Civic clubs and businesses are being asked to donate money to buy books. With a $200 grant from the YELL Foundation, United We Read also will buy audio and large print books. Librarian Betty Martin at the Cape Girardeau Public Library has ordered a large number of copies of the paperback edition, to be published Dec. 26. These will be distributed to libraries in the city and to the Cape Girardeau Senior Center.
Bookstores in Cape Girardeau also have been notified about the event so that they can stock extra copies.
OK from Grisham
Grisham has given permission for the first chapter of the book to be read for broadcast and copied. Copies will be placed in the waiting rooms at doctors' and dentists' offices in hopes of enticing people to read the whole book. He has donated an autographed copy of his book "The Testament" to be given away during February.
Radio station KRCU 90.9FM and Schnucks grocery store plan a demonstration of 1950s foods in February. The university also plans to bring in a cotton farmer to talk during a discussion at the University Center.
A Web site going up in the next two weeks will provide information about discussion groups. The site will be a link from the high school's homepage, www.cape.K12.Mo.us/chs. When United We Read is completed, copies of the book will be collected and sent to another city wanting to read together.
The project has been endorsed by the city's Vision 2020 program. Beginning Jan. 14, Vision 2020 committee members will be available to speak to service clubs about United We Read. Guidelines will be provided to anyone who wants to be a discussion leader.
Spradling said she readily agreed to lead a discussion because she and Jorgensen have known each other since high school and because she admires the librarian's zeal.
"It seemed like a perfect opportunity to encourage people to read," she said.
Spradling, who is married to Cape Girardeau Mayor Al Spradling III, loves reading. "I used to read ravenously, but as I've gotten older I've gotten a little bit more selective," she said.
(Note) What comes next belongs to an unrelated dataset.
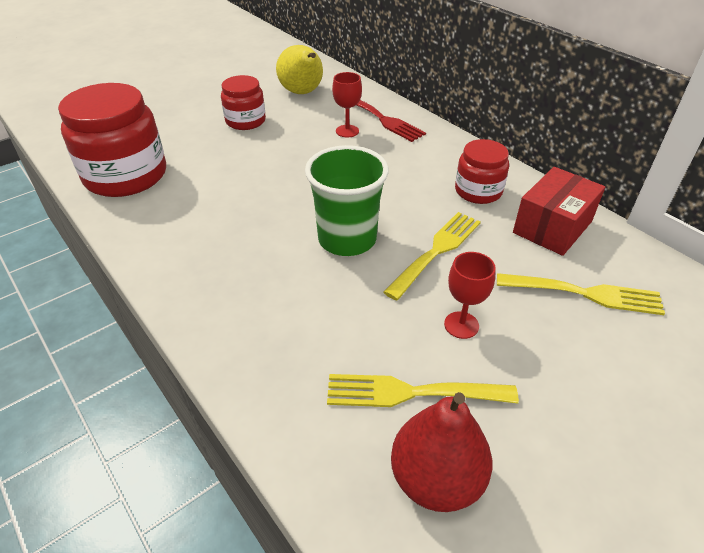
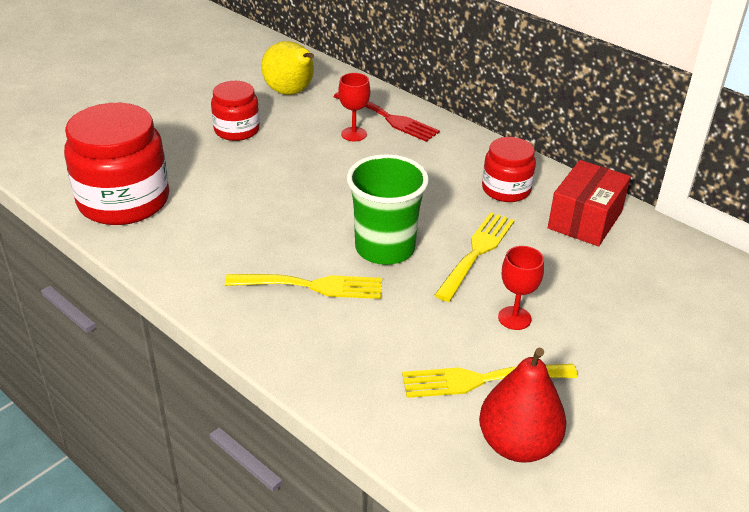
camera: 10 degrees left, 5 degrees down
(584, 294) = (623, 280): yellow fork -> yellow fork (311, 286)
A number of Grisham books have been on her reading list.
Those looking for another Grisham legal thriller in "A Painted House" might be disappointed. No lawyers appear in the book. Instead, it is based on the writer's own boyhood in Black Oak and family stories he says may or may not be true.
Jorgensen calls the book "a snapshot of life in 1952."
"It takes you back to a time in Middle America that was calmer, when family was the center of the universe."
Luke has dreams and secrets from his parents. Everyone can relate to that childhood reality, Jorgensen says.
Organizers of United We Read chose "A Painted House" because they wanted a book by a living Southern author and a book that appeals to many different generations. It also covers territory familiar to most Southeast Missourians, from a family trip to Kennett to Luke's love for the St. Louis Cardinals to the St. Francis River that winds its way through the book.
Jorgensen has invited Grisham to come to Cape Girardeau during February but he has not yet responded. She's been told he's in his attic in Virginia finishing his next novel.
Pushes many buttons
Bill Springer, an English teacher at the high school, led a trial discussion group for students in November. He is about the same age an actual Luke would be now, so the time and place it evokes are memories for him. "I knew all those people," he says.
But the book has universal appeal.
"It pushes a lot of buttons," Springer said. "The 18-year-olds got it."
Getting people in a city to read the same book at the same time will have a unifying effect, Jorgensen expects. "I want people in Cape Girardeau to talk about it in the grocery story. I would like to hear conversations about reading."
Springer says it doesn't matter whether people like the book or not. In fact, he's looking forward to hearing what people who don't like it have to say.
"It's a starting place to converse," he says.